- TASK INSTRUCTIONS
Copy the rows from the line that contains "What is the" through the line that contains "Which series has", swapping "largest" for "smallest" and changing nothing else. Leave the pictures out.

- DATA SUPPLIED
━━━

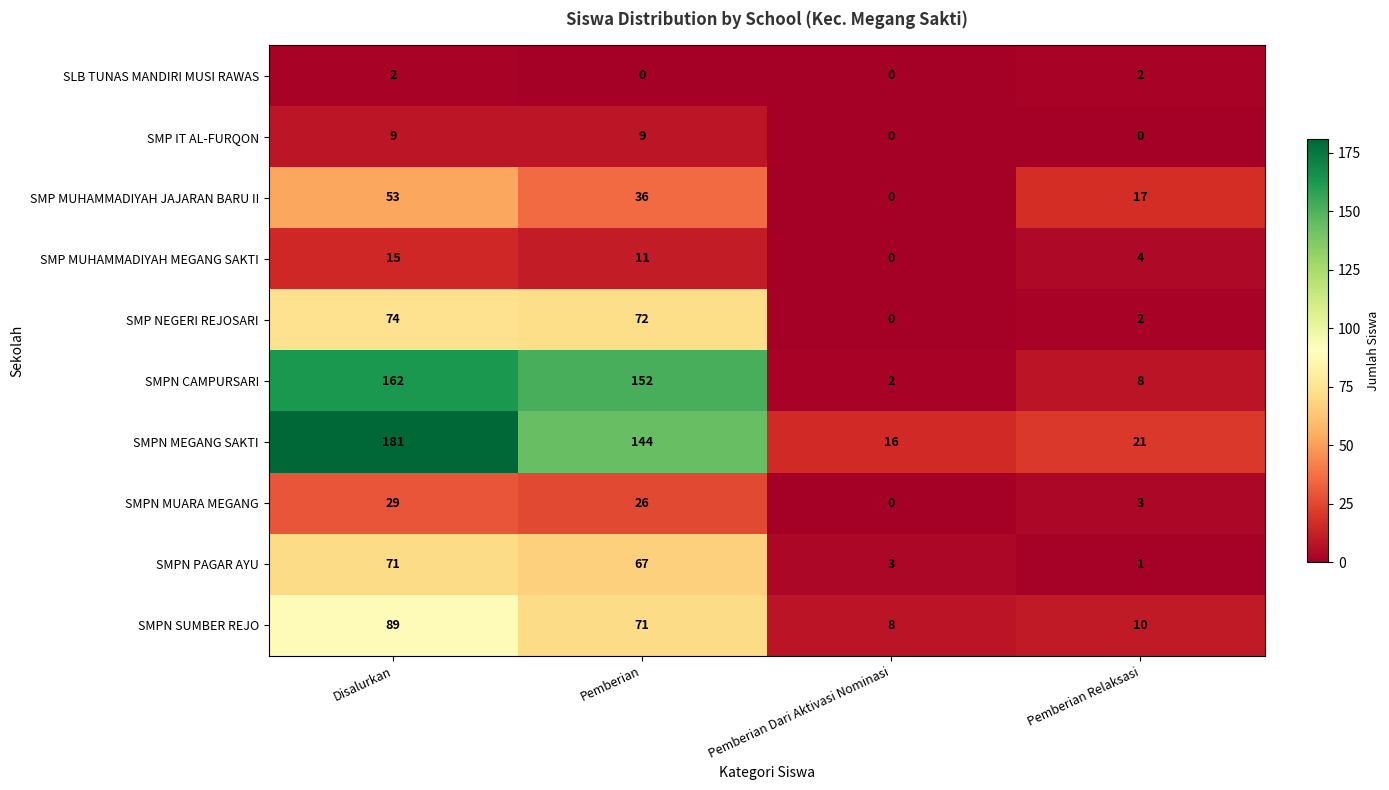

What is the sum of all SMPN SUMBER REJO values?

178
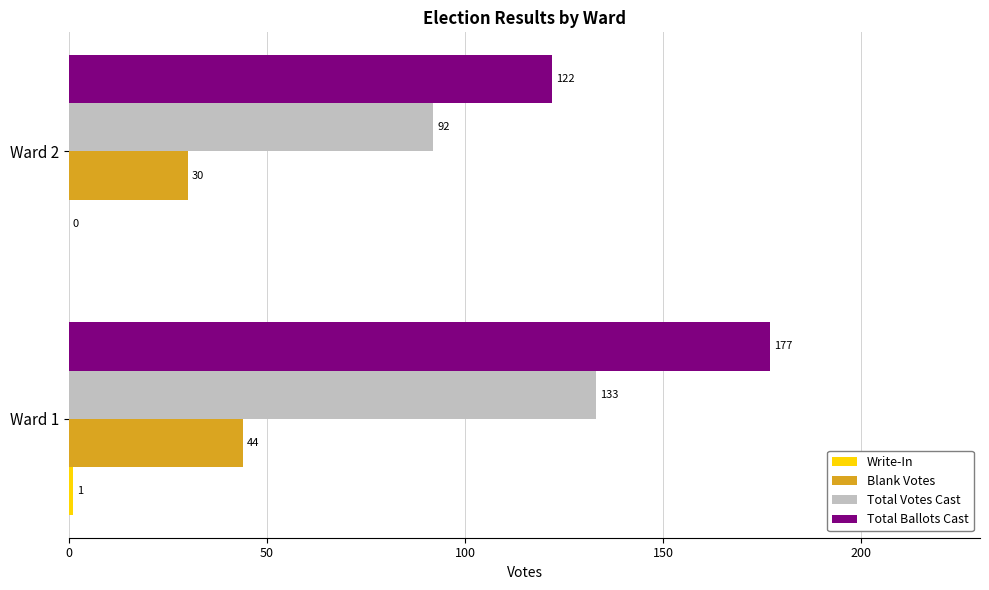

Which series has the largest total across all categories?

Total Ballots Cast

━━━

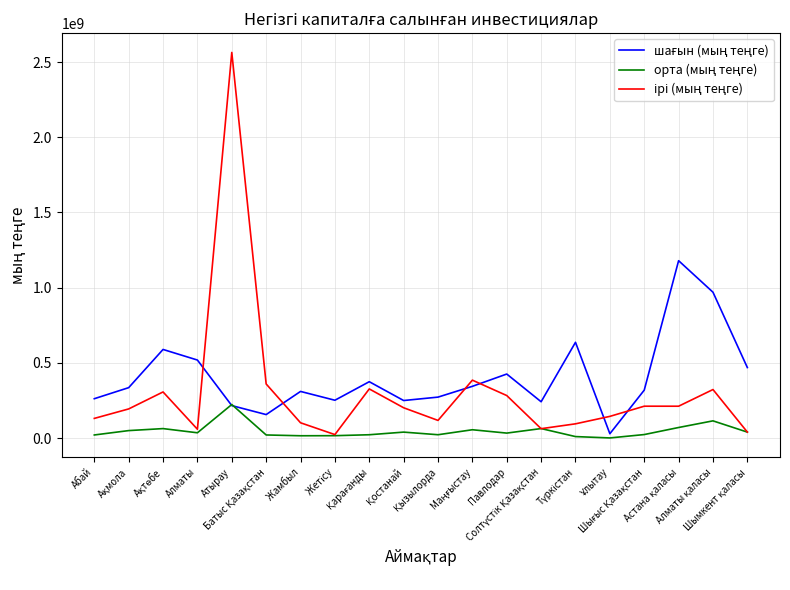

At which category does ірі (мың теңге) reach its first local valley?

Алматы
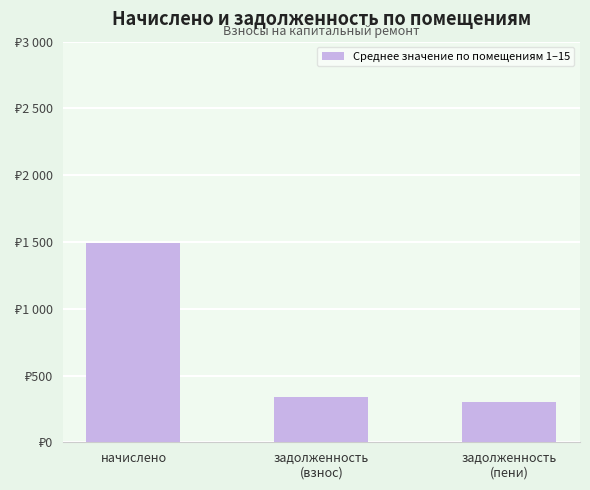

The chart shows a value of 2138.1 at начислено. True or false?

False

━━━

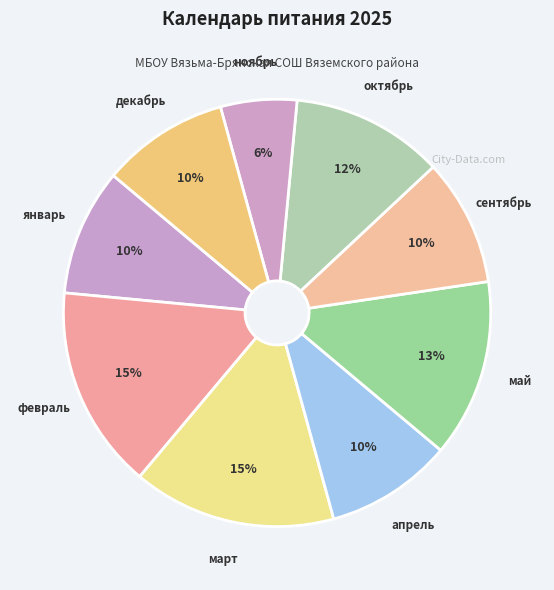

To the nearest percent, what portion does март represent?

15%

━━━

- OUTPUT OF THE TASK
What is the sum of all SMPN SUMBER REJO values?

178

Which series has the smallest total across all categories?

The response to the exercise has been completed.